TRU Simulation + Training Inc.
- Industry: Flight simulation
- Predecessors: Mechtronix Inc.; OPINICUS Corporation; ProFlight; Textron Systems AAI (partially);
- Founded: 2014; 12 years ago
- Headquarters: Tampa, Florida, United States
- Key people: Gerald Messaris, President & CEO[7];
- Parent: Textron Inc.
- Website: www.trusimulation.com

= TRU Simulation + Training =

American aviation simulation company

TRU Simulation + Training (TRU, usually pronounced as in "true") is an American manufacturer of flight simulators and training devices for civil and military markets. It is a subsidiary of Textron and was formed in 2014 when previously acquired simulator manufacturers Mechtronix and OPINICUS were merged with part of the Textron Systems division. A further company, business jet training provider ProFlight, was acquired and merged later that year.

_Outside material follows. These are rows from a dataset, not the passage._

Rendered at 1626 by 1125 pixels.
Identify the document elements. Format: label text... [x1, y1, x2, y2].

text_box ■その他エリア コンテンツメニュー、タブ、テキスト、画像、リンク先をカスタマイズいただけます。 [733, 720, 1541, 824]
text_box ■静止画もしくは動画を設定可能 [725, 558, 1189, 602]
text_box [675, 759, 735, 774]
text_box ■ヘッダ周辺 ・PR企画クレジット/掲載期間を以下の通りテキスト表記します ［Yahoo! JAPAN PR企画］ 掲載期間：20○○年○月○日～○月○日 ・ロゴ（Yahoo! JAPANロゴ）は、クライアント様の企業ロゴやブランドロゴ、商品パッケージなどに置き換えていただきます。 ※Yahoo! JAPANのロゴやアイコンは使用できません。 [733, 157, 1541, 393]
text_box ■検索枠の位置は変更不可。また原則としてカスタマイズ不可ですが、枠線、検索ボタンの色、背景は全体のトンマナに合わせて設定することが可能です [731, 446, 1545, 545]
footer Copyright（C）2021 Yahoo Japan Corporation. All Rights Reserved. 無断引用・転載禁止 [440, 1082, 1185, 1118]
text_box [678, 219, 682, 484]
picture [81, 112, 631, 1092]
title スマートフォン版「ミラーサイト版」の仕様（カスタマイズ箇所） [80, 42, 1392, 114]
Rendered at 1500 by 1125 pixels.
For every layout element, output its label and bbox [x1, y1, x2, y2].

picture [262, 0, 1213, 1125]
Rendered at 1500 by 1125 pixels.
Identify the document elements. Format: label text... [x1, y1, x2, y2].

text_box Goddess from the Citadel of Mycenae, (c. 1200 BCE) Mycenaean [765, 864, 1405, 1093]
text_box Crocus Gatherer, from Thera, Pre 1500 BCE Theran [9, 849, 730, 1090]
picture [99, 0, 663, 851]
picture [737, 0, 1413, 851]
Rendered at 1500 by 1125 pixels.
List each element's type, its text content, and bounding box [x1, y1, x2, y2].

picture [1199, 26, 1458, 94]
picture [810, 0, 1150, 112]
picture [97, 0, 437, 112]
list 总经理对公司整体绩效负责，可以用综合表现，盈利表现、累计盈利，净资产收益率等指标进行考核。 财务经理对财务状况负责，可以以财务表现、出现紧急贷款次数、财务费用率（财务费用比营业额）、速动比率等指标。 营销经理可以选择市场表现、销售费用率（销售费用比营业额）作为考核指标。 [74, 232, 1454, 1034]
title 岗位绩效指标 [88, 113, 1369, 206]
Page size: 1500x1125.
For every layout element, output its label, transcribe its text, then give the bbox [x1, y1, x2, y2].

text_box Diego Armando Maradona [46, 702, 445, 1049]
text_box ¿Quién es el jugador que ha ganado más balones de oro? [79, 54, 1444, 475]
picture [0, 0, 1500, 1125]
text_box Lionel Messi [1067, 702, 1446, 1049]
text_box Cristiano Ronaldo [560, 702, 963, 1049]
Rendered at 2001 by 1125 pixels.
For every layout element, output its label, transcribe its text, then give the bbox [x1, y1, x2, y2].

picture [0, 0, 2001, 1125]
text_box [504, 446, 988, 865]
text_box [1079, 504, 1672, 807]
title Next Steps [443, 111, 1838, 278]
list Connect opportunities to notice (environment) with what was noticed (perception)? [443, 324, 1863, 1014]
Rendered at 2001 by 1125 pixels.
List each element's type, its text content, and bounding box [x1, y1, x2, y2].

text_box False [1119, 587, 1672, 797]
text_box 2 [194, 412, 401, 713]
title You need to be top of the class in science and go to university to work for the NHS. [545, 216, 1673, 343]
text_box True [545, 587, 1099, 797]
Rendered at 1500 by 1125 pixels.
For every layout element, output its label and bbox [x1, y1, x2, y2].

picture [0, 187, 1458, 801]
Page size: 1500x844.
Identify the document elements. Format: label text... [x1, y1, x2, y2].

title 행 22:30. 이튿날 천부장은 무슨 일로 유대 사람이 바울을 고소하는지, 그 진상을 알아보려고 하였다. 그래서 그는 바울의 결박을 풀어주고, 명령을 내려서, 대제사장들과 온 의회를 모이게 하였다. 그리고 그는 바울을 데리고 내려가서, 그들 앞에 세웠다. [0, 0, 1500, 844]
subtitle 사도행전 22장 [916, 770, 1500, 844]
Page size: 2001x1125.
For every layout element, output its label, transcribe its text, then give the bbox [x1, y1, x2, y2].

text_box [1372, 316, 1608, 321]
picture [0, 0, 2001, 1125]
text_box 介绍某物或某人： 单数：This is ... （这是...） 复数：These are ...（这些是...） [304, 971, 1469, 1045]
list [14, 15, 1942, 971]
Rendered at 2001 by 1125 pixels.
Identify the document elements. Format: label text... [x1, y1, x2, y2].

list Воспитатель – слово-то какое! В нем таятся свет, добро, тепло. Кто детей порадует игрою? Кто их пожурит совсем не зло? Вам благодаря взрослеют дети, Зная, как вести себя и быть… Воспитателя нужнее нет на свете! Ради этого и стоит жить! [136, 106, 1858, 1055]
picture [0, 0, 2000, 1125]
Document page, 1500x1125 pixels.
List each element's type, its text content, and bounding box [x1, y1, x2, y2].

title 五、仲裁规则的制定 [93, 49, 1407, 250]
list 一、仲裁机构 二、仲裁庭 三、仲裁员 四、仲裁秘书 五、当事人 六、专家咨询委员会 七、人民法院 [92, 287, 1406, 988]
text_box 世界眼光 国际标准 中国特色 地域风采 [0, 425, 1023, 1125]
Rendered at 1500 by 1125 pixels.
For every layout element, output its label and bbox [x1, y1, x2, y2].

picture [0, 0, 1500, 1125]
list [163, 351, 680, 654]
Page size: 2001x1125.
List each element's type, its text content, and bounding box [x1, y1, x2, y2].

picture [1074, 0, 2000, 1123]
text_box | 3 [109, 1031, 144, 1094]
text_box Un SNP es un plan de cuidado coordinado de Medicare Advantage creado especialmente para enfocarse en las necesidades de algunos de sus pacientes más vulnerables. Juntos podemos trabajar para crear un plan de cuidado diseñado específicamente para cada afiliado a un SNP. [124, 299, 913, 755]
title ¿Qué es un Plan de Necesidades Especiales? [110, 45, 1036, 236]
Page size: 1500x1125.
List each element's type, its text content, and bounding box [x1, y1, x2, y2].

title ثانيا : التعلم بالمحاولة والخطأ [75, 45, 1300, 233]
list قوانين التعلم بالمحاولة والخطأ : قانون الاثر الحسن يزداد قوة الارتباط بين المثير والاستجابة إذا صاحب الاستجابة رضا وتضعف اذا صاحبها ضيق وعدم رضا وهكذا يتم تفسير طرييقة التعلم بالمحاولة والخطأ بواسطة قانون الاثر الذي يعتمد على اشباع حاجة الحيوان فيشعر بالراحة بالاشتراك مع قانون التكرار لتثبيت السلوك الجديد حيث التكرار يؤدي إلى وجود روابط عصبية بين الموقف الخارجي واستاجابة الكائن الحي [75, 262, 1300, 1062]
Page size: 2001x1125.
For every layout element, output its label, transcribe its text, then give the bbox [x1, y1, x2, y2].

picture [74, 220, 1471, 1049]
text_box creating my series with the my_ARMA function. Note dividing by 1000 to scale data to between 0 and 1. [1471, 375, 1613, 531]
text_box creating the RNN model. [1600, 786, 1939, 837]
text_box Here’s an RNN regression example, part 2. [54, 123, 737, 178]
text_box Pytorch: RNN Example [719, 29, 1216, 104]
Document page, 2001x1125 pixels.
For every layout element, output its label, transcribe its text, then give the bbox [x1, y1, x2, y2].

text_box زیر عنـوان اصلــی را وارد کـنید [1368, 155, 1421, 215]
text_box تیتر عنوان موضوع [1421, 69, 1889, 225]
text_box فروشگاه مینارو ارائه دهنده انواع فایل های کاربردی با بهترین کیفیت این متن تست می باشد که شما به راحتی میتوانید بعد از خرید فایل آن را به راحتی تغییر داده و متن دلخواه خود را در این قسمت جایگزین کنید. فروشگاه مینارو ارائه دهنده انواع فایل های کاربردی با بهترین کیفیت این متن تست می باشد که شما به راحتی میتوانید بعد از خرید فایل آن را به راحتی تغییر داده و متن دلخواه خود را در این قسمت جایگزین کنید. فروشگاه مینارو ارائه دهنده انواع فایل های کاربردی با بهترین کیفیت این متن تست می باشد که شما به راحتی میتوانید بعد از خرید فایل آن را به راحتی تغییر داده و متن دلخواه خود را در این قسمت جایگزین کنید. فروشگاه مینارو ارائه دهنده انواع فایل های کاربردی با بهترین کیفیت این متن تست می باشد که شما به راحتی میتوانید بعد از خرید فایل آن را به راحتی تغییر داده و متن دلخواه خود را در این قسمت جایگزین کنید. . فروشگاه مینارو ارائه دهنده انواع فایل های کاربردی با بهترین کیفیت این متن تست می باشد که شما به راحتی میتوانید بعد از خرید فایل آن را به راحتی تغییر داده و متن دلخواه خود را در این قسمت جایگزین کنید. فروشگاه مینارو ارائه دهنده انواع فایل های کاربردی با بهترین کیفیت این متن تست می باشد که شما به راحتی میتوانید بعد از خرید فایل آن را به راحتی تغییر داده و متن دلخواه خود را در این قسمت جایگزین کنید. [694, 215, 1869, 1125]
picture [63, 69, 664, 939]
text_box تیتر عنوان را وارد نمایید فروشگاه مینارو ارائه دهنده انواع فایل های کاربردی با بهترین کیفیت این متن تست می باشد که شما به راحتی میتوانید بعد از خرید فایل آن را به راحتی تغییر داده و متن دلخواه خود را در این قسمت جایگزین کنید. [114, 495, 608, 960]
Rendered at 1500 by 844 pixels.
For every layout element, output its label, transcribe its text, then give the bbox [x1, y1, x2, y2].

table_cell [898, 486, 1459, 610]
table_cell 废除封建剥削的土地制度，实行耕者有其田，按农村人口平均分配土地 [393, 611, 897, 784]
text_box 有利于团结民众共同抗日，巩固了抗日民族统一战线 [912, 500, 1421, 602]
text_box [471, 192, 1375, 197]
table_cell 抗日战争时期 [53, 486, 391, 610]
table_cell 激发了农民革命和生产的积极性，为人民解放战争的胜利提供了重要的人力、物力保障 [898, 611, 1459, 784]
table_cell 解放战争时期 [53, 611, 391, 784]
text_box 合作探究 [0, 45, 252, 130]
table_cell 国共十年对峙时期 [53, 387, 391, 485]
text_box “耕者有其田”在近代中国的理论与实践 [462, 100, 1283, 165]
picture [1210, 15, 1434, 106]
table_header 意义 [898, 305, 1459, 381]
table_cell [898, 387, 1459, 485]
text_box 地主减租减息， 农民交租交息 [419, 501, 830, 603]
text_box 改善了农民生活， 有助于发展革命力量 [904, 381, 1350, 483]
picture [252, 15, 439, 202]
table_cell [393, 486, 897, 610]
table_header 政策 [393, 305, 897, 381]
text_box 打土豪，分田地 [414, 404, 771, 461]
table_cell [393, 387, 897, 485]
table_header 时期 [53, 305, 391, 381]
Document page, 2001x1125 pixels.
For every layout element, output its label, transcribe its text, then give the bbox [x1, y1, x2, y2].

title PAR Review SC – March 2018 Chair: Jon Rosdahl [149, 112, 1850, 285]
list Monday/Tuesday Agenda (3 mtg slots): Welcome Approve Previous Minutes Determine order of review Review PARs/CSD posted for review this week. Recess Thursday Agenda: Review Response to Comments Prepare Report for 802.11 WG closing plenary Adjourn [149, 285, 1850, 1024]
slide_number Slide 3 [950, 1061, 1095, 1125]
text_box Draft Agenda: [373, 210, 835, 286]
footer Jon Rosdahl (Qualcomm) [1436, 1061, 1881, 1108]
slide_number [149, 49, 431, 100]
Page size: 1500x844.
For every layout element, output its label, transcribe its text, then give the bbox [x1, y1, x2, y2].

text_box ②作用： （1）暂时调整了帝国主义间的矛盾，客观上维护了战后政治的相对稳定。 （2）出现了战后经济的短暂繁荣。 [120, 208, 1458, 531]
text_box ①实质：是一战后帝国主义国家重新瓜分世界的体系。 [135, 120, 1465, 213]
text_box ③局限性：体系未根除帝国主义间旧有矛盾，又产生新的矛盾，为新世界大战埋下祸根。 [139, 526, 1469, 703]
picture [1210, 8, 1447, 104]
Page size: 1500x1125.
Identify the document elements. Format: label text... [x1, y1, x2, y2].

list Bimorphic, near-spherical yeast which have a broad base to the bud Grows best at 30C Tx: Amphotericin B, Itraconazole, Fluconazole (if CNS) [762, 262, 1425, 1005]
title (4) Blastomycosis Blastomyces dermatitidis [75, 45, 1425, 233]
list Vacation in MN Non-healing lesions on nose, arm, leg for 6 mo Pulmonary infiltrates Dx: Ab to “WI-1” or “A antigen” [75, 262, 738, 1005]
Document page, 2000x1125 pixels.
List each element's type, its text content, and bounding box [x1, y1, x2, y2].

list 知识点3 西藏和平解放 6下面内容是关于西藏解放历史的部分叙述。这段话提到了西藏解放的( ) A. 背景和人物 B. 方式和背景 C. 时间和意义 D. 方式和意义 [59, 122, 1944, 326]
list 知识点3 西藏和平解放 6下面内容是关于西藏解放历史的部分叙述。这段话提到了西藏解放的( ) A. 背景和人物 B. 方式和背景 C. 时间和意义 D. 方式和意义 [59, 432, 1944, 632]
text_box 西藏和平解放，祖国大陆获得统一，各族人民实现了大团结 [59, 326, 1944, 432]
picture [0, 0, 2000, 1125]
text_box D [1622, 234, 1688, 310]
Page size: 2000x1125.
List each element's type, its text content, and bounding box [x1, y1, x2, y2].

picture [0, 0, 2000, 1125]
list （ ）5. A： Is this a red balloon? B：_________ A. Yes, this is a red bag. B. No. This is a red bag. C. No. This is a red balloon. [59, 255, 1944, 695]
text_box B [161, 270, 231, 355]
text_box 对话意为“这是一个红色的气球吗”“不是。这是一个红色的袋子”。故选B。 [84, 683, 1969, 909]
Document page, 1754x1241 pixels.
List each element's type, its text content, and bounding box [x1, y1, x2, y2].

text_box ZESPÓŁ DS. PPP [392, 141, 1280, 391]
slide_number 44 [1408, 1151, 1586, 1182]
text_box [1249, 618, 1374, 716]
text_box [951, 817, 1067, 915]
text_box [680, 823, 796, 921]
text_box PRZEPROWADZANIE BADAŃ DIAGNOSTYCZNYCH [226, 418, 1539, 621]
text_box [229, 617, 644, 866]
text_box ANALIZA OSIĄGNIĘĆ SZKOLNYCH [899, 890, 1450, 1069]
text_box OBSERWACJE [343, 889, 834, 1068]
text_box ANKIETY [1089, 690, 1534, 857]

In 2014, TRU was selected by Boeing for the development and supply of a 737 MAX full flight training suite, and two years later the company secured a 10-year agreement for a similar product for the newly developed 777X.

In November 2020, Textron sold the non-US based civil aviation business (the former Mechtronix sites in Montreal) to Canadian simulator manufacturer CAE. The move followed TRU's decision in July of the same year to wind down the commercial air transport simulation business to focus instead on the business aviation, rotorcraft, and military simulation markets.